PRIMORDIAL

enero 21, 2023

Hoy he visitado la exposición Augamares de Sara Miranda que desde el sábado pasado (14/01/2023) se muestra en la Sala de Fotografía Sargadelos de Vigo. He penetrado en silencio al interior del espacio de luz y piedra de la sala, expectante y alerta, atraído por un lado por la resonancia evocadora del título, pero preparado para un eventual “shock” estético. Tal había sido la sorpresa que me causara la obra de Sara cuando tuve mi primer contacto con ella ya hace unos meses. De aquella ocasión -otra exposición comisariada por Elena Gomez Dahlgren-, recuerdo el atrevimiento salvaje y la luz cortante de algunas de las fotografías con las que la artista respondía al tema propuesto en aquella muestra colectiva, y un retrato que le hice en el que se mostraba segura y confiada.

Al instante se disiparon todas las dudas.
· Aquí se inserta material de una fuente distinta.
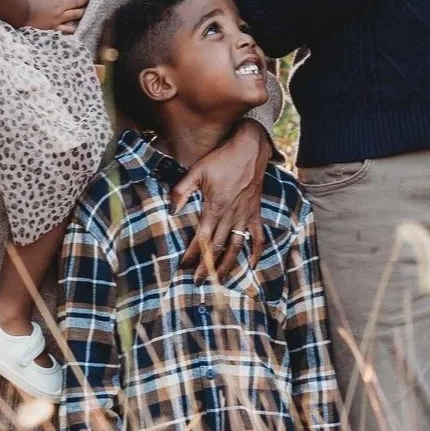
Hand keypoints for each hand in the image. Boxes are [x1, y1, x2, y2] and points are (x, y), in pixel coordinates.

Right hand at [23, 0, 87, 33]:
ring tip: (83, 12)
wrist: (22, 12)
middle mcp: (60, 6)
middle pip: (76, 3)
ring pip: (75, 15)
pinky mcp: (55, 26)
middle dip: (83, 1)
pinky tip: (76, 27)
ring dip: (81, 12)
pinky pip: (67, 28)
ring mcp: (59, 17)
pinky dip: (73, 28)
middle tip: (87, 1)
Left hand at [170, 119, 270, 278]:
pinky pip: (258, 237)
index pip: (202, 238)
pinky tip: (252, 266)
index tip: (184, 266)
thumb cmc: (222, 159)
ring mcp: (245, 216)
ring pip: (236, 247)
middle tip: (198, 281)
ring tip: (219, 279)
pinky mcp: (255, 213)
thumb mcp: (196, 171)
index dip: (193, 254)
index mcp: (215, 208)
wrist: (249, 149)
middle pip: (218, 248)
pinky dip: (256, 252)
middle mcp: (231, 216)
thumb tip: (171, 210)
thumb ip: (181, 191)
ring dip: (228, 265)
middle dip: (207, 266)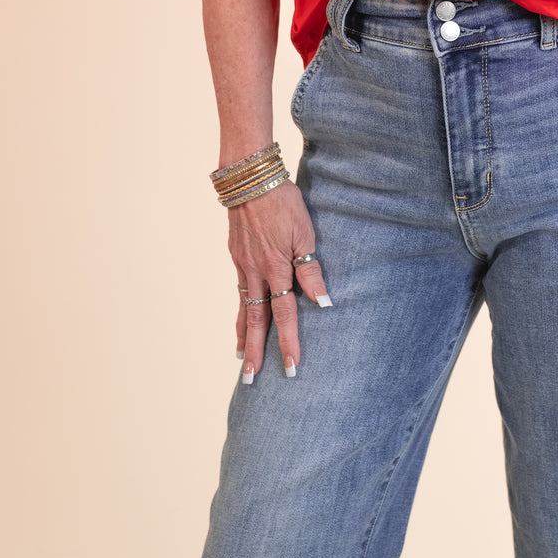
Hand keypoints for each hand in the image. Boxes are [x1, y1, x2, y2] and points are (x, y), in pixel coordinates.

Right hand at [229, 180, 332, 383]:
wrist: (248, 177)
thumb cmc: (283, 201)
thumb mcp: (304, 232)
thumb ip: (310, 269)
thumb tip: (322, 303)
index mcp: (276, 268)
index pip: (285, 314)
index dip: (288, 341)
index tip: (291, 367)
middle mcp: (256, 272)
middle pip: (256, 320)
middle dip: (256, 352)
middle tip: (252, 380)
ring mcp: (242, 265)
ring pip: (244, 308)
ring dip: (243, 335)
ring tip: (241, 358)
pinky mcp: (236, 255)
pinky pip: (239, 290)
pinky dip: (240, 310)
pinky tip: (241, 318)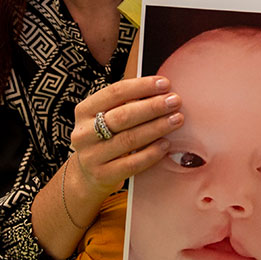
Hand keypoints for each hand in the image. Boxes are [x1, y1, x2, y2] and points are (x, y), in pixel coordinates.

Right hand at [69, 75, 183, 200]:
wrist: (89, 175)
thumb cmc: (105, 138)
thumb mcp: (107, 117)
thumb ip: (126, 104)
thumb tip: (161, 91)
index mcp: (84, 111)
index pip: (114, 92)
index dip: (141, 86)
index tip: (164, 84)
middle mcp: (84, 133)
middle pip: (122, 116)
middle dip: (153, 107)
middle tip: (175, 101)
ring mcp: (91, 156)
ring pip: (129, 139)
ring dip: (157, 127)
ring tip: (177, 119)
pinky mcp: (102, 175)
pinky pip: (131, 163)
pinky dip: (151, 153)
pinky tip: (166, 144)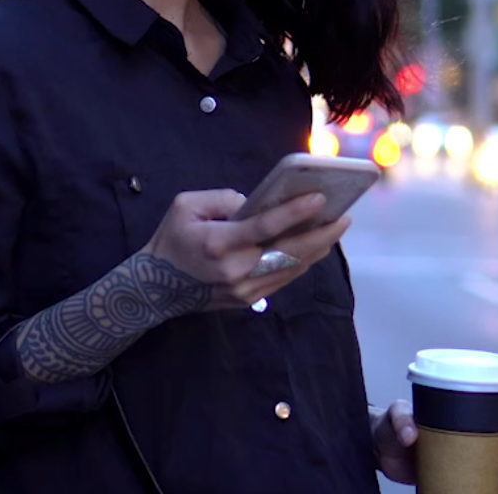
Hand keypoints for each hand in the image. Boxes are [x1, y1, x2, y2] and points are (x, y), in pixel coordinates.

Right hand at [141, 188, 350, 311]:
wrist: (153, 289)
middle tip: (344, 217)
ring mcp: (244, 289)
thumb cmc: (171, 240)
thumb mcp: (187, 206)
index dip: (295, 212)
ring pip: (292, 268)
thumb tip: (258, 203)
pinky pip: (283, 278)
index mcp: (219, 244)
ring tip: (336, 228)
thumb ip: (224, 199)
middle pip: (290, 252)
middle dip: (322, 234)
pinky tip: (314, 246)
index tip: (320, 198)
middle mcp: (236, 270)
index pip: (265, 227)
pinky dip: (302, 261)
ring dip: (317, 248)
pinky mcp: (248, 300)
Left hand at [370, 394, 497, 489]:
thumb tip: (411, 435)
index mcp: (461, 408)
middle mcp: (470, 430)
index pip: (496, 401)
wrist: (380, 451)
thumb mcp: (395, 414)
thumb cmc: (391, 424)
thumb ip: (401, 420)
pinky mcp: (461, 476)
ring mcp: (467, 455)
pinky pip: (487, 484)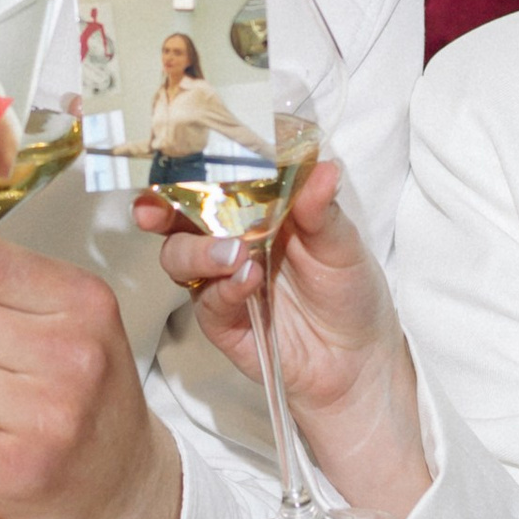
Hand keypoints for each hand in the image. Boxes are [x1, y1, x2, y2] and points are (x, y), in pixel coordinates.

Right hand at [134, 163, 431, 518]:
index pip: (210, 178)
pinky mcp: (221, 320)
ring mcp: (220, 279)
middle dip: (160, 207)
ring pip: (179, 256)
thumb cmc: (350, 292)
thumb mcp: (344, 244)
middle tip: (159, 207)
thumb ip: (323, 210)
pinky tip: (247, 281)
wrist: (359, 361)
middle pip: (177, 216)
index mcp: (254, 208)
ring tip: (234, 253)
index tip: (176, 157)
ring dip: (197, 250)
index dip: (186, 167)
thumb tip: (323, 169)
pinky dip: (223, 288)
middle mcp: (229, 238)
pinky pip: (207, 301)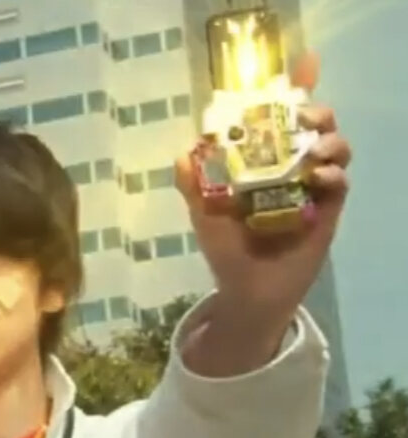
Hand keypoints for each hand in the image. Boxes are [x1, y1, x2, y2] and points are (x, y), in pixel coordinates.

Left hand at [174, 52, 351, 324]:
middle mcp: (290, 167)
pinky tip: (320, 177)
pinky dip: (334, 174)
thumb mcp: (203, 212)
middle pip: (314, 124)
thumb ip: (193, 184)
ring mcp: (312, 187)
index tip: (306, 62)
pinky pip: (340, 183)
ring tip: (313, 148)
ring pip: (334, 147)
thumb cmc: (226, 247)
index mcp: (263, 159)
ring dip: (328, 138)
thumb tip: (182, 153)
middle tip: (301, 113)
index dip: (296, 87)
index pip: (281, 116)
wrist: (246, 290)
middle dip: (312, 110)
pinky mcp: (328, 210)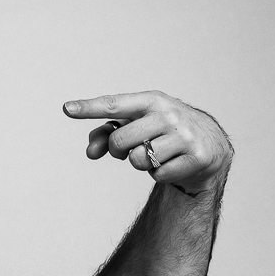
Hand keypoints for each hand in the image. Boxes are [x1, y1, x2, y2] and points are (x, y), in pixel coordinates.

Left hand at [62, 91, 232, 196]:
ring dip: (141, 163)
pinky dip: (160, 174)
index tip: (66, 108)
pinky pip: (158, 175)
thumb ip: (107, 134)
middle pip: (120, 141)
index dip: (89, 108)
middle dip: (120, 150)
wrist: (208, 144)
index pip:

En Augamares, la fotógrafa cambia radicalmente de registro, aunque sin renuncia a su marca personal: el simbolismo. Sin duda, la figura humana es el elemento central de su mensaje, pero esta vez aparece revestido de atributos místicos ¿acaso la colcha no semeja una casulla, y el personaje que la viste celebrante de un misterioso y arcano ritual marino? ¿y el ramo de flores, no es la ofrenda que adorna y bendice la ceremonia? ¿Es de naturaleza humana o sagrada ese personaje que se atreve a rasgar el velo de la luz? ¿No percibís un aire de cándida divinidad en esa mirada que se preserva inmaculada entre plásticos? ¿Qué decir de los tocados rituales con el que las vírgenes vestales se entregan al ritual? ¿o del liquido amniótico que detiene el tiempo y los gestos de aquellos que esperan el parto del embrión que se gesta en este caldo primordial? ¿Y nos os parece terrible el lado oscuro que se concentra en la pared contraria, desde donde las fuerzas malignas desafían los poderes de la luz?

Ciertamente es una propuesta compleja, con imágenes cargadas de simbolismo y elocuencia. Las imágenes hablan entre ellas, en lo que por momentos parece un juego con la trascendencia: el velo que elevaba a la gloria a aquella deidad de la luz, se convierte en el sudario en el que se envuelven sus despojos cuando se precipita en la oscuridad. Personalmente, me parece una propuesta coherente en lo visual, estimulante en lo conceptual y con una dimensión inquietante, que seguramente guarda relación con la misteriosa profundidad de las aguas a las que hace referencia el titulo escogido.